__ASSIGNMENT__: This task requires every entry to be set down again exactly.

(DATA UNDER STUDY begins)

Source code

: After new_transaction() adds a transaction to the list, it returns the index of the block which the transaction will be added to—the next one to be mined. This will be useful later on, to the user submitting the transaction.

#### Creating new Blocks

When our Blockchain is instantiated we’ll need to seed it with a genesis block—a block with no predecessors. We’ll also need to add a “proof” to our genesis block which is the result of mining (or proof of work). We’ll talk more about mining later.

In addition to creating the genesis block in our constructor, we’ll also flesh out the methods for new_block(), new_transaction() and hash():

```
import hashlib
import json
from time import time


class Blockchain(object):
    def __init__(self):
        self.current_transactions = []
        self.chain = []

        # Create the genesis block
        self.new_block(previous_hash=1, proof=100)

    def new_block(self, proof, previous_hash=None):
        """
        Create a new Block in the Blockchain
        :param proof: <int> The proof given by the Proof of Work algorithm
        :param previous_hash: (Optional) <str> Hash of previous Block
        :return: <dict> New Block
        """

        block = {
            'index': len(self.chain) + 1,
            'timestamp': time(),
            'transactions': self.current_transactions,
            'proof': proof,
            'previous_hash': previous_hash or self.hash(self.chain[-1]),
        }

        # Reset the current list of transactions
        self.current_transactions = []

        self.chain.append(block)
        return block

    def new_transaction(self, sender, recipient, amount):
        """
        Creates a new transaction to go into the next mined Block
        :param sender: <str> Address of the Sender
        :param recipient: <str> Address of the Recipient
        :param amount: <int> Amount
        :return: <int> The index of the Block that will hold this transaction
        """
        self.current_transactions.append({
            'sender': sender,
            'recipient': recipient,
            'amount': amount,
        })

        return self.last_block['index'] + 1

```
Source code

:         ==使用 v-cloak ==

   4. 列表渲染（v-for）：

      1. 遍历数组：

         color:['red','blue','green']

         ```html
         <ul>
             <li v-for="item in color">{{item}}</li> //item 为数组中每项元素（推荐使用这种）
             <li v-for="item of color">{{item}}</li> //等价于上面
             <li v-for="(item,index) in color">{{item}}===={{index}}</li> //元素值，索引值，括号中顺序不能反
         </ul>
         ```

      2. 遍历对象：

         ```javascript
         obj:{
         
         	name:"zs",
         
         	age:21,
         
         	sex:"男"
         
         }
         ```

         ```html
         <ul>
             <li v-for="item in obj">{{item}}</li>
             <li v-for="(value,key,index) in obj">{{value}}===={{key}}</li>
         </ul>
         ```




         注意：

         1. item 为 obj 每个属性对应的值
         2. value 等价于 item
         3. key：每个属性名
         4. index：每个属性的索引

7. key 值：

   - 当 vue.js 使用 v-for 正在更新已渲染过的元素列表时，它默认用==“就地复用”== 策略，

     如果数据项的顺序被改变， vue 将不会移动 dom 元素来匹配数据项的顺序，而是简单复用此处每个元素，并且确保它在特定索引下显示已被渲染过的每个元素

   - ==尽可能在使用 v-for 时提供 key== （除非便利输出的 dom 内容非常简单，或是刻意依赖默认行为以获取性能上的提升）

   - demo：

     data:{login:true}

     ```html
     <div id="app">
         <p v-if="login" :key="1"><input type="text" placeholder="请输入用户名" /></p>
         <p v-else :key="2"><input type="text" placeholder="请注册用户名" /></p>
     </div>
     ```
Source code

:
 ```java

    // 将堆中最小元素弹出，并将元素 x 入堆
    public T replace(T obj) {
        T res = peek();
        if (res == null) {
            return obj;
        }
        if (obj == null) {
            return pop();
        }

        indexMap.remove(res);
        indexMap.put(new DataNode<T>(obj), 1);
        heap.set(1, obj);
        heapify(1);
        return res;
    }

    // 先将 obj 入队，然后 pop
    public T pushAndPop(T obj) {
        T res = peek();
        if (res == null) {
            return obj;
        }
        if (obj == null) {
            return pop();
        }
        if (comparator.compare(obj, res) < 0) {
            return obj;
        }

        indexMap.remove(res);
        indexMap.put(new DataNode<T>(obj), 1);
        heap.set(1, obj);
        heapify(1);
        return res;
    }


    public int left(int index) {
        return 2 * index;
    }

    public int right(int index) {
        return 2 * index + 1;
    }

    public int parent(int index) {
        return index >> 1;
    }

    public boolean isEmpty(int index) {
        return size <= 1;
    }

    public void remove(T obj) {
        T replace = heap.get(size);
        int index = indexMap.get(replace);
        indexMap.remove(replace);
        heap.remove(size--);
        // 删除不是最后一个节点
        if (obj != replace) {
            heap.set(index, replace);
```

(DATA UNDER STUDY ends)

__WRITTEN SOLUTION__:
Source code

: After new_transaction() adds a transaction to the list, it returns the index of the block which the transaction will be added to—the next one to be mined. This will be useful later on, to the user submitting the transaction.

#### Creating new Blocks

When our Blockchain is instantiated we’ll need to seed it with a genesis block—a block with no predecessors. We’ll also need to add a “proof” to our genesis block which is the result of mining (or proof of work). We’ll talk more about mining later.

In addition to creating the genesis block in our constructor, we’ll also flesh out the methods for new_block(), new_transaction() and hash():

```
import hashlib
import json
from time import time


class Blockchain(object):
    def __init__(self):
        self.current_transactions = []
        self.chain = []

        # Create the genesis block
        self.new_block(previous_hash=1, proof=100)

    def new_block(self, proof, previous_hash=None):
        """
        Create a new Block in the Blockchain
        :param proof: <int> The proof given by the Proof of Work algorithm
        :param previous_hash: (Optional) <str> Hash of previous Block
        :return: <dict> New Block
        """

        block = {
            'index': len(self.chain) + 1,
            'timestamp': time(),
            'transactions': self.current_transactions,
            'proof': proof,
            'previous_hash': previous_hash or self.hash(self.chain[-1]),
        }

        # Reset the current list of transactions
        self.current_transactions = []

        self.chain.append(block)
        return block

    def new_transaction(self, sender, recipient, amount):
        """
        Creates a new transaction to go into the next mined Block
        :param sender: <str> Address of the Sender
        :param recipient: <str> Address of the Recipient
        :param amount: <int> Amount
        :return: <int> The index of the Block that will hold this transaction
        """
        self.current_transactions.append({
            'sender': sender,
            'recipient': recipient,
            'amount': amount,
        })

        return self.last_block['index'] + 1

```
Source code

:         ==使用 v-cloak ==

   4. 列表渲染（v-for）：

      1. 遍历数组：

         color:['red','blue','green']

         ```html
         <ul>
             <li v-for="item in color">{{item}}</li> //item 为数组中每项元素（推荐使用这种）
             <li v-for="item of color">{{item}}</li> //等价于上面
             <li v-for="(item,index) in color">{{item}}===={{index}}</li> //元素值，索引值，括号中顺序不能反
         </ul>
         ```

      2. 遍历对象：

         ```javascript
         obj:{
         
         	name:"zs",
         
         	age:21,
         
         	sex:"男"
         
         }
         ```

         ```html
         <ul>
             <li v-for="item in obj">{{item}}</li>
             <li v-for="(value,key,index) in obj">{{value}}===={{key}}</li>
         </ul>
         ```




         注意：

         1. item 为 obj 每个属性对应的值
         2. value 等价于 item
         3. key：每个属性名
         4. index：每个属性的索引

7. key 值：

   - 当 vue.js 使用 v-for 正在更新已渲染过的元素列表时，它默认用==“就地复用”== 策略，

     如果数据项的顺序被改变， vue 将不会移动 dom 元素来匹配数据项的顺序，而是简单复用此处每个元素，并且确保它在特定索引下显示已被渲染过的每个元素

   - ==尽可能在使用 v-for 时提供 key== （除非便利输出的 dom 内容非常简单，或是刻意依赖默认行为以获取性能上的提升）

   - demo：

     data:{login:true}

     ```html
     <div id="app">
         <p v-if="login" :key="1"><input type="text" placeholder="请输入用户名" /></p>
         <p v-else :key="2"><input type="text" placeholder="请注册用户名" /></p>
     </div>
     ```
Source code

:
 ```java

    // 将堆中最小元素弹出，并将元素 x 入堆
    public T replace(T obj) {
        T res = peek();
        if (res == null) {
            return obj;
        }
        if (obj == null) {
            return pop();
        }

        indexMap.remove(res);
        indexMap.put(new DataNode<T>(obj), 1);
        heap.set(1, obj);
        heapify(1);
        return res;
    }

    // 先将 obj 入队，然后 pop
    public T pushAndPop(T obj) {
        T res = peek();
        if (res == null) {
            return obj;
        }
        if (obj == null) {
            return pop();
        }
        if (comparator.compare(obj, res) < 0) {
            return obj;
        }

        indexMap.remove(res);
        indexMap.put(new DataNode<T>(obj), 1);
        heap.set(1, obj);
        heapify(1);
        return res;
    }


    public int left(int index) {
        return 2 * index;
    }

    public int right(int index) {
        return 2 * index + 1;
    }

    public int parent(int index) {
        return index >> 1;
    }

    public boolean isEmpty(int index) {
        return size <= 1;
    }

    public void remove(T obj) {
        T replace = heap.get(size);
        int index = indexMap.get(replace);
        indexMap.remove(replace);
        heap.remove(size--);
        // 删除不是最后一个节点
        if (obj != replace) {
            heap.set(index, replace);
```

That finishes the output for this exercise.